Written tasks =
1. Reproduce the stretch from "No argument here, Janice." through "tips, and warnings)" in the mailing-list post on documenting dialog boxes.
2. Write the next part of the mailing-list post on documenting dialog boxes, starting after its final sentence.

## start Passage provided

Re: Click X, or click the X button?

Subject: Re: Click X, or click the X button?
From: Chris Despopoulos <despopoulos_chriss -at- yahoo -dot- com>
To: techwr-l -at- lists -dot- techwr-l -dot- com
Date: Tue, 27 Oct 2009 04:53:00 -0700 (PDT)

No argument here, Janice. Just more reason to cut the cr*p and make sure the documentation is worth reading. If users trust you to provide meaningful content that doesn't waste their time, you limit the urge to skim. And if you organize the presentation so they can categorize what's on the page and get to it immediately, so much the better. That's not skimming, it's ordering the content. I'm specifically thinking about presenting dialog box options as tables or lists, with option name followed by effect. You can think of a dialog box as a command in a programming language -- the options are arguments where control type takes the role of arg data type or command flag. Why does a dialog box need more than:
* Synopsis (including gotchas, tips, and warnings)
* Result (analogous to function return val, or output)
* Inputs
* Error states (usually unnecessary because alerts self-document errors)

Then a "task" becomes something like...

## end Passage provided
## start Listed records

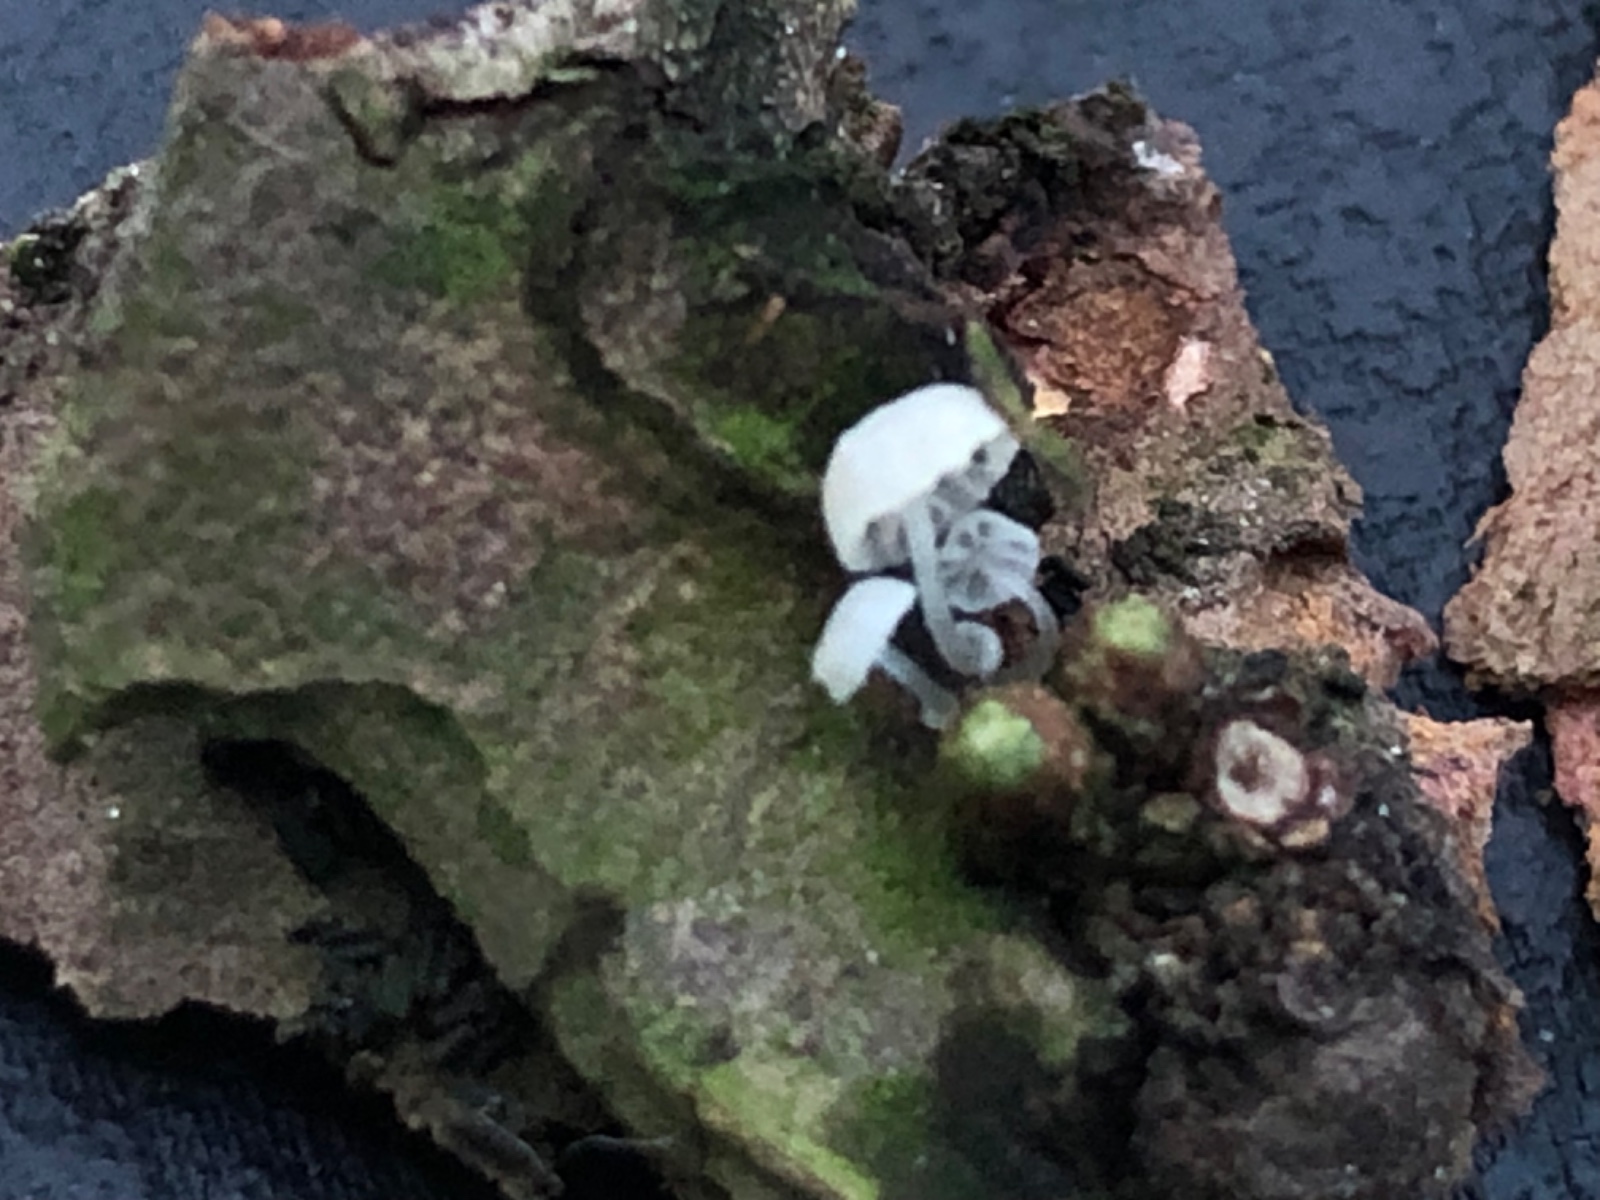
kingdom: Fungi
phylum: Basidiomycota
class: Agaricomycetes
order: Agaricales
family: Mycenaceae
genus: Mycena
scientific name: Mycena clavularis
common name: dunskivet huesvamp
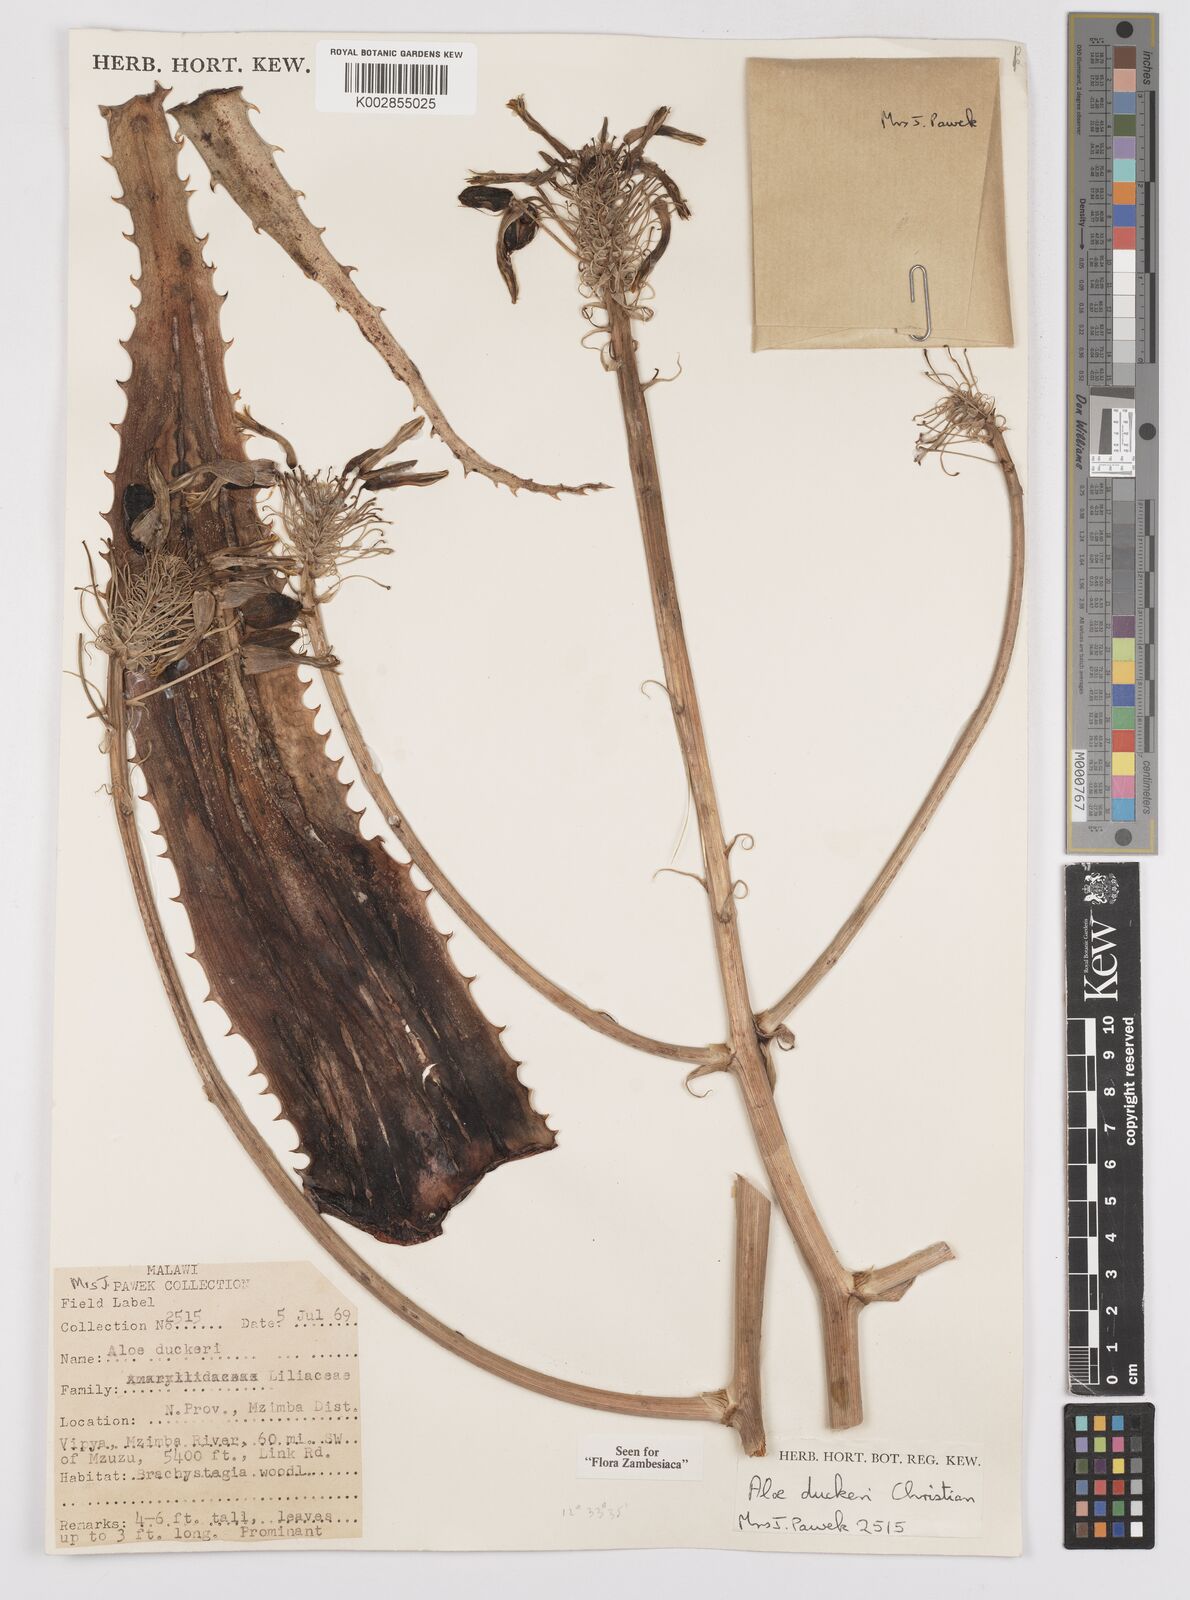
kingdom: Plantae
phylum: Tracheophyta
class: Liliopsida
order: Asparagales
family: Asphodelaceae
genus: Aloe
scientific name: Aloe duckeri
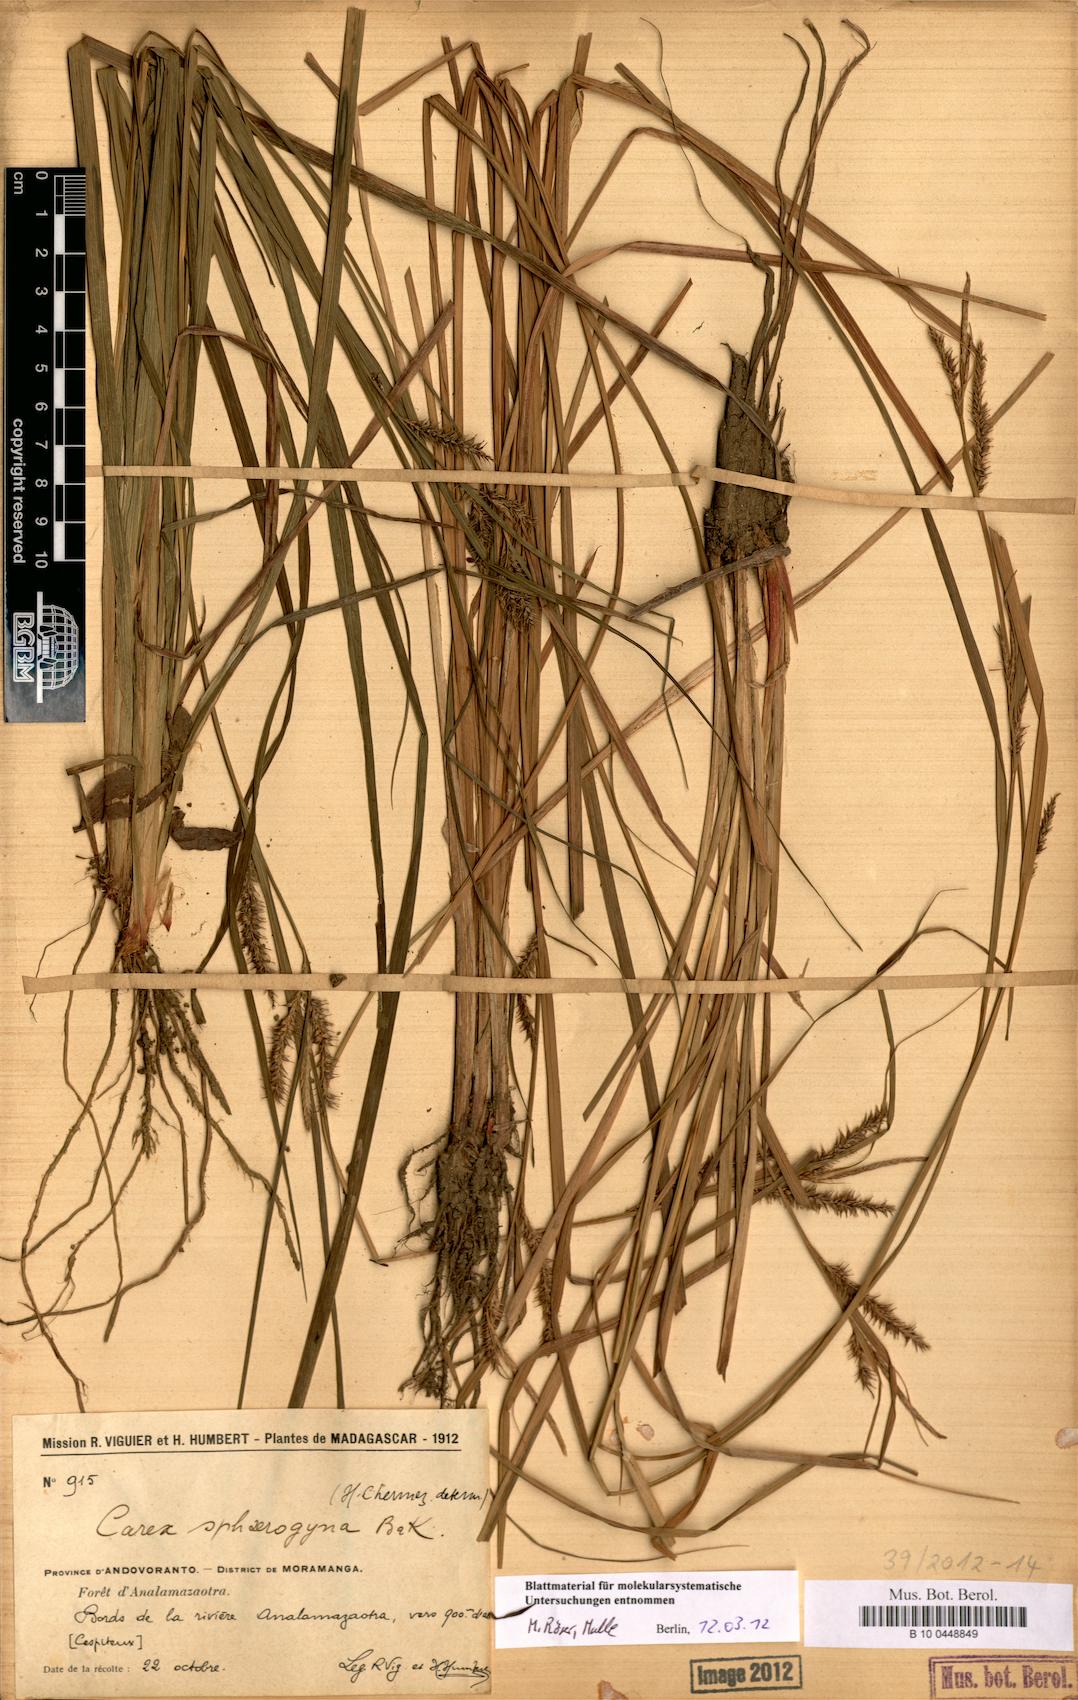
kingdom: Plantae
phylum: Tracheophyta
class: Liliopsida
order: Poales
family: Cyperaceae
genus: Carex
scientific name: Carex sphaerogyna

## end Listed records

Results in order =
1.
No argument here, Janice. Just more reason to cut the cr*p and make sure the documentation is worth reading. If users trust you to provide meaningful content that doesn't waste their time, you limit the urge to skim. And if you organize the presentation so they can categorize what's on the page and get to it immediately, so much the better. That's not skimming, it's ordering the content. I'm specifically thinking about presenting dialog box options as tables or lists, with option name followed by effect. You can think of a dialog box as a command in a programming language -- the options are arguments where control type takes the role of arg data type or command flag. Why does a dialog box need more than:
* Synopsis (including gotchas, tips, and warnings)

2.
To configure your frazbot, set the following dialog boxes in the following order:
* <link>Hinkey</link> dialog, to specify which hinkies will run during frazbot initialization
* <link>Dinky</link> dialog, to assign the persistent hinky to the frazbot dinky state
* etc.

The *level* of task orientation jumps to a different electron orbit (releasing photons? light bulbs turning on?), and people can model how they approach the software as a whole, not how they approach a morass of individual tasks centered around which dialog box controls to modify.

If you have dialogs that serve multiple purposes (quite likely), then your "task step" expands to describe how to use the dialog for that special situation. But I maintain that keeping the task at a higher level makes it easier to distinguish when and how to use the same dialog for different results.

[SNIP...]
I'm not saying that readers aren't going to skim
anyway, just that I don't think that calling out
GUI items to encourage them to do so is a good idea.
I'd prefer not to lead them astray by implying that
they can just merrily click items and press buttons
without reading any explanatory information - sometimes
such behavior causes inescapable consequences so going
back to the docs afterward to find out what they did
is not always a solution.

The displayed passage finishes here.